The United States began tapping into natural resources 🏞️ , mostly iron, coal, and oil, as a means of more efficient production. This created a boom in manufacturing and, down the line, would play a large role in our foreign policy. 

Communications

Some inventions transformed communications. The first radical change in the speed of communications was the invention of a workable telegraph by Samuel F.B. Morse, initially demonstrated in 1844. In 1866, Cyrus Field improved the transatlantic cable linking telegraph networks of Europe and the US. By the 1870s, they reached every continent. 
Alexander Graham Bell was a Scot who settled in Boston in 1871. He was interested in problems of the deaf. He experimented with ways to transmit speech electrically. After several years, he had developed electrified metal disks, that converted sound waves to electrical impulses and back again. On March 10, 1876, he transmitted the first sentence over a telephone “Mr. Watson, come here; I want you”

Industry

The high speed spindle, automatic looms, and electric sewing machines transformed the clothing industry which for the first time in history turned out ready made clothes for the masses. 
One of the most important innovations of the time was Andrew Carnegie’s use of the Henry Bessemer’s process of steel production. With this process, steel could be produced more efficiently and for much lower prices than ever before. This process, quite literally, led to national growth. It was used to build railroads in the West and cities in the East. 🏗️

Electricity 

https://upload.wikimedia.org/wikipedia/commons/7/76/Edison_bulb.jpg

Image Courtesy of Wikimedia

Thomas Edison’s incandescent lightbulb 💡 was also a major innovation (duh). Although it was initially out of reach for the average American, it was used to light parts of Manhattan and led to one of the greatest conglomerates, General Electric.  
Edison based his system on low-voltage direct current, which could be transmitted only about 2 miles.  George Westinghouse, demonstrated the advantages of high-voltage alternating current for transmission over great distance. In 1886, he formed the Westinghouse Electric Company with the inventor Nikola Tesla. They developed an alternation current motor that could convert electricity into mechanical power. It now freed factories from having to be located near water or coal.

* **Data for analysis**:
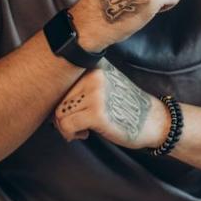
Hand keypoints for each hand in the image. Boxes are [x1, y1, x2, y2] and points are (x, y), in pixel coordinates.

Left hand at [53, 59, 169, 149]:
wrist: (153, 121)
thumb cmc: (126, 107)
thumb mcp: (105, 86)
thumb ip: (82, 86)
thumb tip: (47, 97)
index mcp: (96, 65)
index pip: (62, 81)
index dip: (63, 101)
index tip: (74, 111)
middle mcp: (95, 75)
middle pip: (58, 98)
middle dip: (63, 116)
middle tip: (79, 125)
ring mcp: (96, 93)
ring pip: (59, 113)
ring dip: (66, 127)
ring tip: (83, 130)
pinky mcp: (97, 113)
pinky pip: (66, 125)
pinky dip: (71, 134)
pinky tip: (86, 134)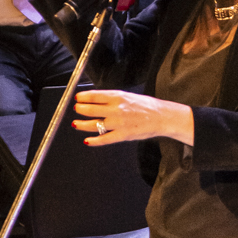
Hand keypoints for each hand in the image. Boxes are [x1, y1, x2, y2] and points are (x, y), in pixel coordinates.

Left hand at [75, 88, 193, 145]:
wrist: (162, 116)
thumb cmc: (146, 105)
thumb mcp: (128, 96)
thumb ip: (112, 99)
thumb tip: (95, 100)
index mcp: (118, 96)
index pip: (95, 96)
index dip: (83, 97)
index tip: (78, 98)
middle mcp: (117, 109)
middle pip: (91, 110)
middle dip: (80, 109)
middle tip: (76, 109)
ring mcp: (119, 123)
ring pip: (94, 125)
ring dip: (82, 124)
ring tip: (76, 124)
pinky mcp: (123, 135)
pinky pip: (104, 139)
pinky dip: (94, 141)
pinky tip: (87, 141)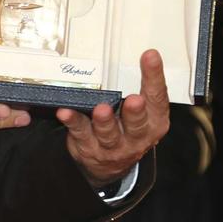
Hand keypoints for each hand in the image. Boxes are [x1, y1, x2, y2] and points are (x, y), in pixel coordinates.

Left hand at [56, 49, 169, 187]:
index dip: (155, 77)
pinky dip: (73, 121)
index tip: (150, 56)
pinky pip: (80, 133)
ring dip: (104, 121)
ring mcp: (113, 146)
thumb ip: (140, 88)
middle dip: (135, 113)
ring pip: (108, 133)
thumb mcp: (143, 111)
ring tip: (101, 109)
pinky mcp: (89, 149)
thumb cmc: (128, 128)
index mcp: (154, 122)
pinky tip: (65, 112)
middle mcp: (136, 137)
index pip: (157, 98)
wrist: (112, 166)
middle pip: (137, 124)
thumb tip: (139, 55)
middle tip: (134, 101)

* **What is required**:
Reproduce the passage on American inventions and industry, starting with "Edison based his" and going on through "water or coal.", substituting "released" for "freed".

* **Solved exercise**:
Edison based his system on low-voltage direct current, which could be transmitted only about 2 miles.  George Westinghouse, demonstrated the advantages of high-voltage alternating current for transmission over great distance. In 1886, he formed the Westinghouse Electric Company with the inventor Nikola Tesla. They developed an alternation current motor that could convert electricity into mechanical power. It now released factories from having to be located near water or coal.